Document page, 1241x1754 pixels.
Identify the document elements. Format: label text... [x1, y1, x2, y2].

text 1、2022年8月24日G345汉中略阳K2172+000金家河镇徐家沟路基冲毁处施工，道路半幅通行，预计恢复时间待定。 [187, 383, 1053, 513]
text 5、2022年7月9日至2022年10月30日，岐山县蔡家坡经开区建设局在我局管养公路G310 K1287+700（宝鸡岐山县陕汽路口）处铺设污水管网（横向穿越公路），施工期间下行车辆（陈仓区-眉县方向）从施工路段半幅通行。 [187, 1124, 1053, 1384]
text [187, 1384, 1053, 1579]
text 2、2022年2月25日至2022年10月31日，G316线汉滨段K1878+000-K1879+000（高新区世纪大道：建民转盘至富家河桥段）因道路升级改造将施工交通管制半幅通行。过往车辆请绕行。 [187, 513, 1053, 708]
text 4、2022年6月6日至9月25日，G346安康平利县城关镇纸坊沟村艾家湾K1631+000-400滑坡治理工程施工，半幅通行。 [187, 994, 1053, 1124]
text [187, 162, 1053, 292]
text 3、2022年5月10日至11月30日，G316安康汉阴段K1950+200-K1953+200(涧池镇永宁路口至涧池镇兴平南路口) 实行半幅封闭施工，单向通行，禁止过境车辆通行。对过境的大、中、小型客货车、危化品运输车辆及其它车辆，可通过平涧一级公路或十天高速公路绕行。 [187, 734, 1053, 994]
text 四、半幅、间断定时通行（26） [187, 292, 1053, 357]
※
| Exercise aim |
Starting at the line that contains "text [187, 1384, 1053, 1579]", output each remaining line of the listing, the last line included, exactly as it appears.

| Written reply |
text [187, 1384, 1053, 1579]
text 2、2022年2月25日至2022年10月31日，G316线汉滨段K1878+000-K1879+000（高新区世纪大道：建民转盘至富家河桥段）因道路升级改造将施工交通管制半幅通行。过往车辆请绕行。 [187, 513, 1053, 708]
text 4、2022年6月6日至9月25日，G346安康平利县城关镇纸坊沟村艾家湾K1631+000-400滑坡治理工程施工，半幅通行。 [187, 994, 1053, 1124]
text [187, 162, 1053, 292]
text 3、2022年5月10日至11月30日，G316安康汉阴段K1950+200-K1953+200(涧池镇永宁路口至涧池镇兴平南路口) 实行半幅封闭施工，单向通行，禁止过境车辆通行。对过境的大、中、小型客货车、危化品运输车辆及其它车辆，可通过平涧一级公路或十天高速公路绕行。 [187, 734, 1053, 994]
text 四、半幅、间断定时通行（26） [187, 292, 1053, 357]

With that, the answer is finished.